_Problem description_
When you reach the line with "17: (310, 278, 0.45)" in the listing below, transcribe it and each line after it up to and including the line with "48: (277, 252, 0.45)", exactly and with nothing else.

_Input records_
======

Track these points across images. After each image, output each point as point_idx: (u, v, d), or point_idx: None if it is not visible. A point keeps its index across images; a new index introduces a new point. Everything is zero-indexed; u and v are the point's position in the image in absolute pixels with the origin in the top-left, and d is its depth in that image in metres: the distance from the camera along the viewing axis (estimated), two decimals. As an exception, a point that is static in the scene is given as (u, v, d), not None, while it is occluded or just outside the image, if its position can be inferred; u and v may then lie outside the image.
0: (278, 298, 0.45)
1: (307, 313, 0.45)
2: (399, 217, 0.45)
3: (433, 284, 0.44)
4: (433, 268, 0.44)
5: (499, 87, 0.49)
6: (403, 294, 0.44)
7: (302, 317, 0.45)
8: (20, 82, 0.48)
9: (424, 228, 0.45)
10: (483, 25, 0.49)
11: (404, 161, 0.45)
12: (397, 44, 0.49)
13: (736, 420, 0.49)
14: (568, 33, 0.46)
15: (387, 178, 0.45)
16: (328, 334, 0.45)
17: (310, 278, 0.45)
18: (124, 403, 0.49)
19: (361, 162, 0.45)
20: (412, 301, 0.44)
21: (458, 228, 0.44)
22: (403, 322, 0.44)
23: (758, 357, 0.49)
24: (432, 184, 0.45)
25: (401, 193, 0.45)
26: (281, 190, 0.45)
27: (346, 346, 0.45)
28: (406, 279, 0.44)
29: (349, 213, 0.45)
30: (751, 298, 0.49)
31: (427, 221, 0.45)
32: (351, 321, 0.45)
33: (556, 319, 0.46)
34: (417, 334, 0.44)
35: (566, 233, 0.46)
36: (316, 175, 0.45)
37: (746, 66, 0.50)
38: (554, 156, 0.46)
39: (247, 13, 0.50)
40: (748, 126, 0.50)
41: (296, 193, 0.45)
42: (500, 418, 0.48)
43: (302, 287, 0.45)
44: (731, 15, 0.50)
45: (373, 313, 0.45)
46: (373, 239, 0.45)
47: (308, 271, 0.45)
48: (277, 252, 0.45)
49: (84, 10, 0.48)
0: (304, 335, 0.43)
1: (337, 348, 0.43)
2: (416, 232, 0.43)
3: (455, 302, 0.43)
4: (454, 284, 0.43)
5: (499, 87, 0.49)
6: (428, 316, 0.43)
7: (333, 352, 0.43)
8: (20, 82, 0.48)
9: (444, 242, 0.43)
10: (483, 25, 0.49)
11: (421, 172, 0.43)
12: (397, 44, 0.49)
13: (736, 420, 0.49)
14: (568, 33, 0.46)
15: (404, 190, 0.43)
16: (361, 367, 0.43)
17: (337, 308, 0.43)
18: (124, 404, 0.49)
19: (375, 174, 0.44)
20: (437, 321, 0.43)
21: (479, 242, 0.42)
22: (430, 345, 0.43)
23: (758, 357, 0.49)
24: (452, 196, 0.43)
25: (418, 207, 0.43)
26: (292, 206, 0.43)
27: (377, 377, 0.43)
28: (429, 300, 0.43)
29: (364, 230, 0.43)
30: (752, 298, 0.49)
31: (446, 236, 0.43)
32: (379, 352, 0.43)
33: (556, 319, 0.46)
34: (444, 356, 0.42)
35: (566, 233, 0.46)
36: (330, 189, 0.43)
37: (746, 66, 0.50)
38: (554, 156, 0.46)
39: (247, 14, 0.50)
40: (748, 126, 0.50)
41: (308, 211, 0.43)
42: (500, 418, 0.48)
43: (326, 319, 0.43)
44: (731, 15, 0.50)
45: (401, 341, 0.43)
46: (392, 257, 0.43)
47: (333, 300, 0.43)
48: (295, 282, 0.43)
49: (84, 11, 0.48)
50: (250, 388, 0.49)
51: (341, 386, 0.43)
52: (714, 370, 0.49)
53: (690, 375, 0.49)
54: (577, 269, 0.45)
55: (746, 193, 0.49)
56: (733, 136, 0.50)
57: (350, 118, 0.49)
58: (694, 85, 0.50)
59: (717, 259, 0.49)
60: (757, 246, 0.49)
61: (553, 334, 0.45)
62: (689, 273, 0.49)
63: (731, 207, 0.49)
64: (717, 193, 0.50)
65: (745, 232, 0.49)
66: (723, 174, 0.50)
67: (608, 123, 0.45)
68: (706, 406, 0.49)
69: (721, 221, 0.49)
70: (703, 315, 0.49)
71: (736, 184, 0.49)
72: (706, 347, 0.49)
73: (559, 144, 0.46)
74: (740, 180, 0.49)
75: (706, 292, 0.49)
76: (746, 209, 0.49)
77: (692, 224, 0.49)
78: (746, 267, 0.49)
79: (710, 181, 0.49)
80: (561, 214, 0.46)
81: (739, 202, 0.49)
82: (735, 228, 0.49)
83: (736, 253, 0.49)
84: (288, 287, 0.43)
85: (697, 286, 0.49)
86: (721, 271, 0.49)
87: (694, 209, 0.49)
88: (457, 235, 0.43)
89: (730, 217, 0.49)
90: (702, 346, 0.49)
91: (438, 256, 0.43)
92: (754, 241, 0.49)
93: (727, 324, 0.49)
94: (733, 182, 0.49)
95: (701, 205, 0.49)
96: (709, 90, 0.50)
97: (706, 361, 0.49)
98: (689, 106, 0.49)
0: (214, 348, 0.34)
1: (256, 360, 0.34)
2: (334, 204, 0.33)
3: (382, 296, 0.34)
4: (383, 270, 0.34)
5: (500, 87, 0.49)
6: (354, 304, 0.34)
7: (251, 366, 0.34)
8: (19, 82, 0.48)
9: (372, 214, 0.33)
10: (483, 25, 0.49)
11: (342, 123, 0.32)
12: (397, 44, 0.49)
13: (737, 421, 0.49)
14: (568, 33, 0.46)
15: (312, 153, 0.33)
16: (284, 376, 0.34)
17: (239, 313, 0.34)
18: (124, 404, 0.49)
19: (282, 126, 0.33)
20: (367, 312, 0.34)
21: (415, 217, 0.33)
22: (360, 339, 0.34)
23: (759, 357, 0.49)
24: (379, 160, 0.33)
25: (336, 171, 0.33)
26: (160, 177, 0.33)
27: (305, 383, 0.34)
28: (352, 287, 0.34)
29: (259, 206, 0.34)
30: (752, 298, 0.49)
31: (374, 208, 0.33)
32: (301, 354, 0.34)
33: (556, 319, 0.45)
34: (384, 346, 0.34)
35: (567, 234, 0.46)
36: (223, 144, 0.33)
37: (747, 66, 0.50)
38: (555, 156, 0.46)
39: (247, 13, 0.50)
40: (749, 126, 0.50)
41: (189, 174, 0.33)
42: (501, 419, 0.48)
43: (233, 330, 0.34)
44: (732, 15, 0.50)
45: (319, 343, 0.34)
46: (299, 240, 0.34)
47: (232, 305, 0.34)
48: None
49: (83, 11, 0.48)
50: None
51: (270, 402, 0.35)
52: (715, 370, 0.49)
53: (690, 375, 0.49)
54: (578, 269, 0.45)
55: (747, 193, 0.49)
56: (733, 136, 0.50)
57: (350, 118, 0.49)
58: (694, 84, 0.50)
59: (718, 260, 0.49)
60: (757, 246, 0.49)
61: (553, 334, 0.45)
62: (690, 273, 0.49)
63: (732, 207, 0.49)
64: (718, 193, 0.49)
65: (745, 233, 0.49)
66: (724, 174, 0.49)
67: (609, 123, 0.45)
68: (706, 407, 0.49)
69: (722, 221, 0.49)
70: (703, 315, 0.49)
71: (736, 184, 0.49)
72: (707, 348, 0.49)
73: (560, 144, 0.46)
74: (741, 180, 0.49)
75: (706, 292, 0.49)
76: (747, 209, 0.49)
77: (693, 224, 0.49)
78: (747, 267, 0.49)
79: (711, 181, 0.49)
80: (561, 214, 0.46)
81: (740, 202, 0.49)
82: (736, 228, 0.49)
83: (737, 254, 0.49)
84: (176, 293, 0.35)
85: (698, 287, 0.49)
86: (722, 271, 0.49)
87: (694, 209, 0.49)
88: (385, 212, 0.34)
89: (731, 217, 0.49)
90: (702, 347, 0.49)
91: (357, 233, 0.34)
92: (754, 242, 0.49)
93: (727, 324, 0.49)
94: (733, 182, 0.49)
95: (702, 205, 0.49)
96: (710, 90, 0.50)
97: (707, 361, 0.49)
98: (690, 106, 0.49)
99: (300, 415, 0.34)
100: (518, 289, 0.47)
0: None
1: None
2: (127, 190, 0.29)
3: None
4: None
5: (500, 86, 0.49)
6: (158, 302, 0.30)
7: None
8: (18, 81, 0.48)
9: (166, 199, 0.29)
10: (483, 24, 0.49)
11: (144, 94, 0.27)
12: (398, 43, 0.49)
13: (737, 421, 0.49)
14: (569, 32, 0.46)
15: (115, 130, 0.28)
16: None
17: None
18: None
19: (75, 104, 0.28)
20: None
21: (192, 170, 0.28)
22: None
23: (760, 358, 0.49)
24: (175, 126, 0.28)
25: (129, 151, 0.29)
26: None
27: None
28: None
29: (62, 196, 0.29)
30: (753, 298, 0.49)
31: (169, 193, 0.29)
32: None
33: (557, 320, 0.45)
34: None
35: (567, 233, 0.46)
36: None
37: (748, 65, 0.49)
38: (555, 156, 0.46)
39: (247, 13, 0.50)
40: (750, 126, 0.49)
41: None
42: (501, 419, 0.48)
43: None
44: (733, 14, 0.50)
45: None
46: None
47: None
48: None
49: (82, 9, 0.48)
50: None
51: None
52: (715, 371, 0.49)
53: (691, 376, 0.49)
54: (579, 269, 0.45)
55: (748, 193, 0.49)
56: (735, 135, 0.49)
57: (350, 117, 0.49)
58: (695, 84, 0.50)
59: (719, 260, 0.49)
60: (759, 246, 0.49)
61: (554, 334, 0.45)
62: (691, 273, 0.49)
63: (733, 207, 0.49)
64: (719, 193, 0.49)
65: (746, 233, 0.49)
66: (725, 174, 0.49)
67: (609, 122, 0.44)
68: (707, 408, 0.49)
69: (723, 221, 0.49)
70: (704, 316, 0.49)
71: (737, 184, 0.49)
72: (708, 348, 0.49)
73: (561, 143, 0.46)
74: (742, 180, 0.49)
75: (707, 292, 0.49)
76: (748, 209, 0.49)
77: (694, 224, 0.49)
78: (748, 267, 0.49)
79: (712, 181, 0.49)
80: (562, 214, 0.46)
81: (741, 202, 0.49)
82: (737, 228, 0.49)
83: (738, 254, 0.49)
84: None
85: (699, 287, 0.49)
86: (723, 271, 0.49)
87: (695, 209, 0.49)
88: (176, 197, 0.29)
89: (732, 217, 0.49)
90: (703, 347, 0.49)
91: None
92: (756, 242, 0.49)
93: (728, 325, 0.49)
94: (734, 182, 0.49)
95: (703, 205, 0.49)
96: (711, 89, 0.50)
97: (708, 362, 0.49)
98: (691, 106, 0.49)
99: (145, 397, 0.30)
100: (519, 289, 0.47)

======

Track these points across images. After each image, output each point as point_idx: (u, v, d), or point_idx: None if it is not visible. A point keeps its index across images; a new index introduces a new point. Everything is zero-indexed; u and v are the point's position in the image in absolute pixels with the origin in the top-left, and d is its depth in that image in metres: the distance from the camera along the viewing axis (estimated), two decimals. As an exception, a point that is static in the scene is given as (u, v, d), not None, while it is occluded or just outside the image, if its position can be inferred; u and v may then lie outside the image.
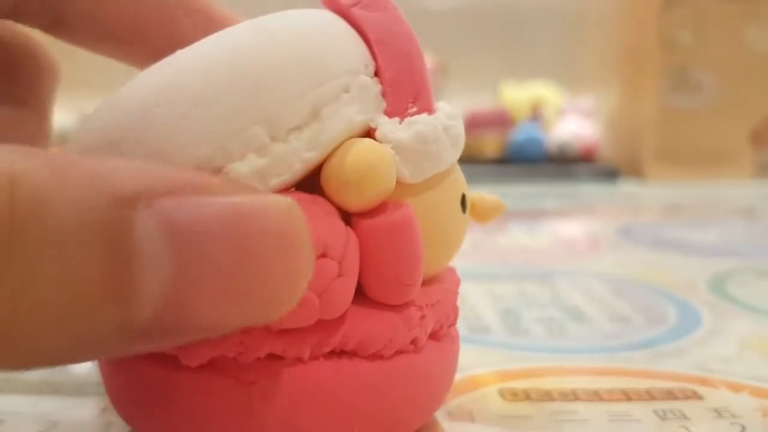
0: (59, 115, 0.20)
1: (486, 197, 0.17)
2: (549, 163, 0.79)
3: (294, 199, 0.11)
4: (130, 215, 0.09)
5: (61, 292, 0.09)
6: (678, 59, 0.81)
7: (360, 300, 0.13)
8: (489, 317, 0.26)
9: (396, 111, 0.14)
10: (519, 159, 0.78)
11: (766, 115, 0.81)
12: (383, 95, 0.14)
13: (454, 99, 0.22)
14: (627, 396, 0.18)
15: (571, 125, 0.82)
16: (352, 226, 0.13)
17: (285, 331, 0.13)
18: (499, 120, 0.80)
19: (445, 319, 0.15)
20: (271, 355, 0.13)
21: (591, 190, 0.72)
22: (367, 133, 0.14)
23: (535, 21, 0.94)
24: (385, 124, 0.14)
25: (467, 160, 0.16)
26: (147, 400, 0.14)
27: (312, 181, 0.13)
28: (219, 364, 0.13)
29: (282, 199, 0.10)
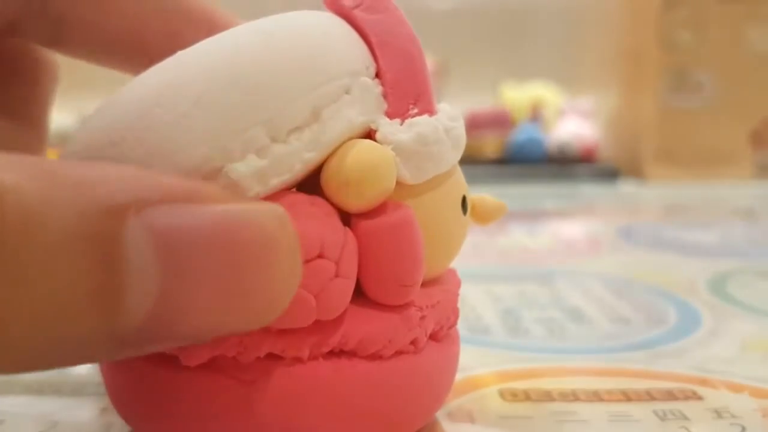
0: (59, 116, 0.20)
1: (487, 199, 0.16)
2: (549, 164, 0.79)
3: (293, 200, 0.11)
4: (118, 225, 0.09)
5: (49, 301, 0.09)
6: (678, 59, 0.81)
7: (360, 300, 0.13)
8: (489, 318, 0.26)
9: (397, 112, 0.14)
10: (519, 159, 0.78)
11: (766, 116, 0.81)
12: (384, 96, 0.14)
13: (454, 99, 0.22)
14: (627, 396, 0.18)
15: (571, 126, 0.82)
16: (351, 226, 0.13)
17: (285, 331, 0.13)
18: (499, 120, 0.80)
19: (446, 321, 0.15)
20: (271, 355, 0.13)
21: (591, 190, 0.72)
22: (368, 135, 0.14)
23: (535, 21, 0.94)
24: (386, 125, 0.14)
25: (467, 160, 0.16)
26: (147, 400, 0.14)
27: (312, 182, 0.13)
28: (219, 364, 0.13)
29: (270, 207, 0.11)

======

_Output for this task_
17: (310, 278, 0.45)
18: (124, 403, 0.49)
19: (361, 162, 0.45)
20: (412, 301, 0.44)
21: (458, 228, 0.44)
22: (403, 322, 0.44)
23: (758, 357, 0.49)
24: (432, 184, 0.45)
25: (401, 193, 0.45)
26: (281, 190, 0.45)
27: (346, 346, 0.45)
28: (406, 279, 0.44)
29: (349, 213, 0.45)
30: (751, 298, 0.49)
31: (427, 221, 0.45)
32: (351, 321, 0.45)
33: (556, 319, 0.46)
34: (417, 334, 0.44)
35: (566, 233, 0.46)
36: (316, 175, 0.45)
37: (746, 66, 0.50)
38: (554, 156, 0.46)
39: (247, 13, 0.50)
40: (748, 126, 0.50)
41: (296, 193, 0.45)
42: (500, 418, 0.48)
43: (302, 287, 0.45)
44: (731, 15, 0.50)
45: (373, 313, 0.45)
46: (373, 239, 0.45)
47: (308, 271, 0.45)
48: (277, 252, 0.45)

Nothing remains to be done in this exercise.